Negative pressure ventilation (nPV) is a non-invasive alternative to NIPPV.7-10 Using body suit nPV a maximum survival of four years was seen in one series of nine patients with DMD,10but the increase in diurnal Pao 2 did not match that obtained in the present study. Overnight monitoring during nPV has confirmed recurrent episodes of arterial oxygen desaturation due to obstructive apnoeas which were abolished by the addition of nasal continuous positive airway pressure, but not by supplemental oxygen therapy.11 By promoting upper airway patency during sleep, NIPPV is likely to control sleep disordered breathing more effectively than nPV resulting in improved diurnal arterial blood gas tensions. This mechanism could explain the survival advantage seen with NIPPV.
The results suggest that the option of nasal ventilation should be available to all patients with DMD who choose to receive ventilatory support. The study can be criticised in that measurements of health status and respiratory muscle strength before and after NIPPV would have been preferable; however, many patients were too ill to complete these assessments on admission. It will only be possible to obtain serial assessment before and after NIPPV if patients are referred for respiratory management before the development of ventilatory failure.
An interesting feature is the plateau in survival over years one to four. More work is required to examine whether the improvement in arterial blood gas tensions leads to a stabilisation in respiratory muscle strength and/or cardiac function over this period.

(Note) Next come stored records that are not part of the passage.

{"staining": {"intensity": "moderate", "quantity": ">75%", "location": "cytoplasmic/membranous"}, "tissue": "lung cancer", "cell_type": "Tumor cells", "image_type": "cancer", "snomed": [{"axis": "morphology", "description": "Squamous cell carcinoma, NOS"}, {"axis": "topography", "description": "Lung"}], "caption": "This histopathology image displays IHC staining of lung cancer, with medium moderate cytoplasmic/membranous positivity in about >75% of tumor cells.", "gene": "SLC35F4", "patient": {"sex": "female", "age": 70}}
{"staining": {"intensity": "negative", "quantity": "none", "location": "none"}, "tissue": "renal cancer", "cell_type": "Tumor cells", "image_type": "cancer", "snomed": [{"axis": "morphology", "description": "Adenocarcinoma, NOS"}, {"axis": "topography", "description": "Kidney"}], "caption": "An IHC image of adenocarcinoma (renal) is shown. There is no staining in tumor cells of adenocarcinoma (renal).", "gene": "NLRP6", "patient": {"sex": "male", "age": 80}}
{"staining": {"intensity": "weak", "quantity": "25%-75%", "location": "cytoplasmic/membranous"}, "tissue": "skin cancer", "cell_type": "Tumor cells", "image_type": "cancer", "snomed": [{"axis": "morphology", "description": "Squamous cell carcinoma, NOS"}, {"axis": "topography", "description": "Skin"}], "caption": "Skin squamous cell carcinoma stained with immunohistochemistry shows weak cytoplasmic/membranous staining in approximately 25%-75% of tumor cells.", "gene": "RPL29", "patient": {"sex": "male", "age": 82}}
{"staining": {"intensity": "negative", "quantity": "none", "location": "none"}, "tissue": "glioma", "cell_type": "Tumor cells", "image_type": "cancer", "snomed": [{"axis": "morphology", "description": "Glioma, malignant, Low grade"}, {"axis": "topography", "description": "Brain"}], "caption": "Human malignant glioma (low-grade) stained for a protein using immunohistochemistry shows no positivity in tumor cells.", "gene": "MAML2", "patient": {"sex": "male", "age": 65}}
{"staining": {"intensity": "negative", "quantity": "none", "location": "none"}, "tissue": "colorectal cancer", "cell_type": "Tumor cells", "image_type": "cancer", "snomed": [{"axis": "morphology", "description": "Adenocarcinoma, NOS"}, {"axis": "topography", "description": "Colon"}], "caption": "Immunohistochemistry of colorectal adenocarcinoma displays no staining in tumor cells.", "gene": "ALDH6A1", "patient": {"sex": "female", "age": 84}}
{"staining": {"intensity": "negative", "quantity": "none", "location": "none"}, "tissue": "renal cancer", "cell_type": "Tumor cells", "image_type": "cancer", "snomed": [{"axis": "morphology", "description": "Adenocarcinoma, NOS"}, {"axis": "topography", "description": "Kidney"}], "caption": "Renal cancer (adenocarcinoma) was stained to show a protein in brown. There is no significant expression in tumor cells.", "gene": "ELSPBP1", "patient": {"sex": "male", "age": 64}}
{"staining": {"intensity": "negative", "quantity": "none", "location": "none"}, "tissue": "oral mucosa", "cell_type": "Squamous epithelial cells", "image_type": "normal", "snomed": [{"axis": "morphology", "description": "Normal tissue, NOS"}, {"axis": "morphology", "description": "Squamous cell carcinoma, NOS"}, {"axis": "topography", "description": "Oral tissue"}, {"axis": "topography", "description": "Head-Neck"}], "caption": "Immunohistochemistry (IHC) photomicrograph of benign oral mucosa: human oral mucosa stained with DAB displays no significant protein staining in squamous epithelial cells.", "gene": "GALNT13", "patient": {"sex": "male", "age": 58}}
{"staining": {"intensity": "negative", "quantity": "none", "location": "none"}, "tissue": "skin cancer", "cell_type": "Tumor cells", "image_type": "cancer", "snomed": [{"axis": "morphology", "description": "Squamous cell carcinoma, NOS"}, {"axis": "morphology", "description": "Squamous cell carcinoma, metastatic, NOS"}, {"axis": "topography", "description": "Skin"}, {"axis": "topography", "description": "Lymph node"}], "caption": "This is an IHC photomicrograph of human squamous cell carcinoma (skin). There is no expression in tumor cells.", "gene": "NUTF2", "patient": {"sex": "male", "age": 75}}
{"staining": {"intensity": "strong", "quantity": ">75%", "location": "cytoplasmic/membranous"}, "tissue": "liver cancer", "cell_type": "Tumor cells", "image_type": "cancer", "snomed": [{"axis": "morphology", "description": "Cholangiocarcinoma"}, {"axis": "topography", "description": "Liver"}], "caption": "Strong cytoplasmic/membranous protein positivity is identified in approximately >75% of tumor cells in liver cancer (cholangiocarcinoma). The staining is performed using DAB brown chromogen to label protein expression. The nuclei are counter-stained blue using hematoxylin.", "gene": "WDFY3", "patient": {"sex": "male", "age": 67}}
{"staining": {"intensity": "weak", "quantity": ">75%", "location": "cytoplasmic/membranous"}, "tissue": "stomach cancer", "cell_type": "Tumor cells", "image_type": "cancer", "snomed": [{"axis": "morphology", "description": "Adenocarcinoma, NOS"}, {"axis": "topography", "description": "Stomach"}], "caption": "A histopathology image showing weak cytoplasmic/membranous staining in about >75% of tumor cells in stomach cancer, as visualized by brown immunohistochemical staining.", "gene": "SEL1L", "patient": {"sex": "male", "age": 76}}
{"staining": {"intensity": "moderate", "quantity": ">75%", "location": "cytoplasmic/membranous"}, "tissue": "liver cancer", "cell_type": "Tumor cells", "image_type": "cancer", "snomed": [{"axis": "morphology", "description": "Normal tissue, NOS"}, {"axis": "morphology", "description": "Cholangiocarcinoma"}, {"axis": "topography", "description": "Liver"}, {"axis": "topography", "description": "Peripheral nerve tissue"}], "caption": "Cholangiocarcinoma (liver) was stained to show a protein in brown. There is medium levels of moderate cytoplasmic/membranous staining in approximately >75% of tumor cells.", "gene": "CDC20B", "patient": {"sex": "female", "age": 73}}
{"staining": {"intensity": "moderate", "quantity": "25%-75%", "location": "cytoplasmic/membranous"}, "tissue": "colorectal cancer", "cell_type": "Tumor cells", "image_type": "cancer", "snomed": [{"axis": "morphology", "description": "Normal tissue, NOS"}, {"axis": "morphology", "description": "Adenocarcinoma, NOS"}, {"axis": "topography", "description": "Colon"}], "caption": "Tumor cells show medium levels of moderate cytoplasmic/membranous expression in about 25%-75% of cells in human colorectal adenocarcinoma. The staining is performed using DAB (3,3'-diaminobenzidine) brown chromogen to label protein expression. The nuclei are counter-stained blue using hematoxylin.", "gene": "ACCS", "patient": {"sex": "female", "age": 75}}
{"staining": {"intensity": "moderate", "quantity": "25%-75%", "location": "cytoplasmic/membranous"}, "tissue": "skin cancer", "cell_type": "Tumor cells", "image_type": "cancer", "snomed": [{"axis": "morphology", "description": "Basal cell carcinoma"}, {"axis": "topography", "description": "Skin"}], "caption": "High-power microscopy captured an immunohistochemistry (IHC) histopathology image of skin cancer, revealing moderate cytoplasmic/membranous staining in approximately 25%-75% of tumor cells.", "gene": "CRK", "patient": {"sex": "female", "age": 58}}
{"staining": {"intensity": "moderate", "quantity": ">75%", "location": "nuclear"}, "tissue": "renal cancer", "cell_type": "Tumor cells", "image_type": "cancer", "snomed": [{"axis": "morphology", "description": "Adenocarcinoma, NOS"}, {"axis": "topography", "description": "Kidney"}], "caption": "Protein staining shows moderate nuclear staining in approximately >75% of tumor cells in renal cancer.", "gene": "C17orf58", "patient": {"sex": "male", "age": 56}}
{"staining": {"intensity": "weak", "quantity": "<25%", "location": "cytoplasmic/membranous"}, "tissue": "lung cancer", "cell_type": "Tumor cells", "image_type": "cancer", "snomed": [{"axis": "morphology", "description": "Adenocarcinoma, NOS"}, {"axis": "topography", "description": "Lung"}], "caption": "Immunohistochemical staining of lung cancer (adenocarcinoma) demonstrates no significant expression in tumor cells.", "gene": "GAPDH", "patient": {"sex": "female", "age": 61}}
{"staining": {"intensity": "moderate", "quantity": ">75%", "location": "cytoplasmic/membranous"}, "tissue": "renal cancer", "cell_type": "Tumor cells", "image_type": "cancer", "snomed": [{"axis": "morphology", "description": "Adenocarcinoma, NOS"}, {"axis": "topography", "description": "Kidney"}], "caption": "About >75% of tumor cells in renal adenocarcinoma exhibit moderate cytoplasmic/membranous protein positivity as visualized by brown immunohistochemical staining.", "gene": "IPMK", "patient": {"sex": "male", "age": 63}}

Finally, a significant number of patients presented in uncontrolled ventilatory failure, having been lost to medical follow up since discharge from paediatric care. Most patients had experienced symptoms of nocturnal hypoventilation (headaches, poor sleep quality, anorexia, breathlessness) and an increased frequency of chest infections for a few years before developing ventilatory failure. Many teenage patients had not transferred adequately from paediatric to adult medical care services, or adult respiratory follow up had been discontinued. Improved liaison between paediatricians and adult physicians is likely to reduce the number of patients with DMD (and those with other congenital muscular dystrophies and myopathies) who develop uncontrolled ventilatory failure, and to allow patients and their families to consider ventilatory options in advance. This process may be facilitated by the establishment of adolescent neuromuscular clinics where neurological, respiratory, cardiac and orthopaedic care, plus nutritional and physiotherapy advice can be co-ordinated.